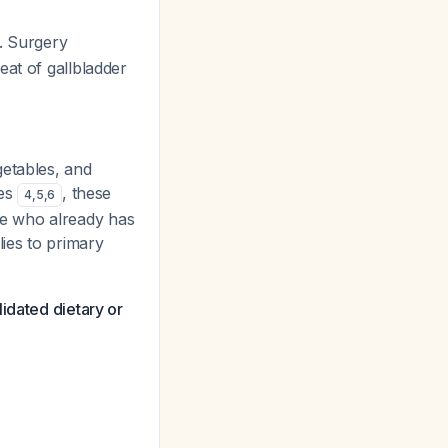
. Surgery
eat of gallbladder
getables, and
nes
, these
4
,
5
,
6
ne who already has
lies to primary
idated dietary or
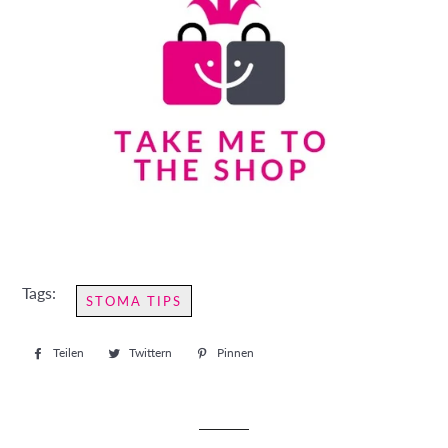
Tags:
STOMA TIPS
Teilen
Auf
Twittern
Auf
Pinnen
Auf
Facebook
Twitter
Pinterest
teilen
twittern
pinnen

## Goal of the exercise
Your reply should be the entries copied exactly, with all images omitted.

## Solution to the exercise
. Surgery
eat of gallbladder
getables, and
nes
, these
4
,
5
,
6
ne who already has
lies to primary
idated dietary or
Tags:
STOMA TIPS
Teilen
Auf
Twittern
Auf
Pinnen
Auf
Facebook
Twitter
Pinterest
teilen
twittern
pinnen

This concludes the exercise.